While reaching a common end, these strategies employ different techniques and bring varying types of power to the people. How could two men, working in such different social spaces and times, arrive at similar ideas and methods? These conversations answer that question in rich detail and engaging anecdotes, and show that, underlying the philosophy of both, is the idea that theory emanates from practice and that knowledge grows from and is a reflection of social experience.The differences between organizing and mobilizing are important to analyze through the education they bring to people in the fight for civil rights. The themes they discuss illuminate problems faced by educators and activists around the world who are concerned with linking participatory education to the practice of liberation and social change.
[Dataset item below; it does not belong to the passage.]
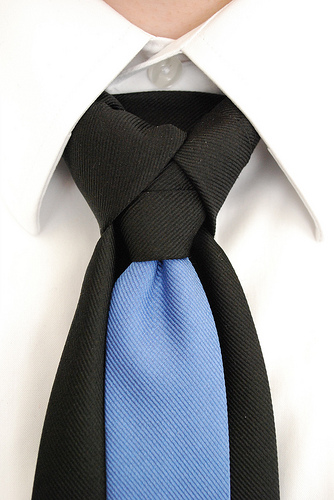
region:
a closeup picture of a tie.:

myles horton and paulo freire

He has been active in educational development programs worldwide.įor both men, real liberation is achieved through popular participation. Paulo Freire, author of Pedagogy of the Oppressed, established the Popular Culture Movement in Recife, Brazil's poorest region, and later was named head of the New National Literacy Campaign until a military coup forced his exile from Brazil. Myles Horton, who died in January 1990, was a major figure in the civil rights movement and founder of the Highlander Folk School, later the highlander Research and Education Center. The ideas of these men developed through two very different channels: Horton's, from the Highlander Center, a small, independent residential education center situated outside the formal schooling system and the state Freire's, from within university and state-sponsored programs. Throughout their highly personal conversations recorded here, Horton and Freire discuss the nature of social change and empowerment and their individual literacy campaigns.

myles horton and paulo freire myles horton and paulo freire myles horton and paulo freire

This dialogue between two of the most prominent thinkers on social change in the twentieth century was certainly a meeting of giants.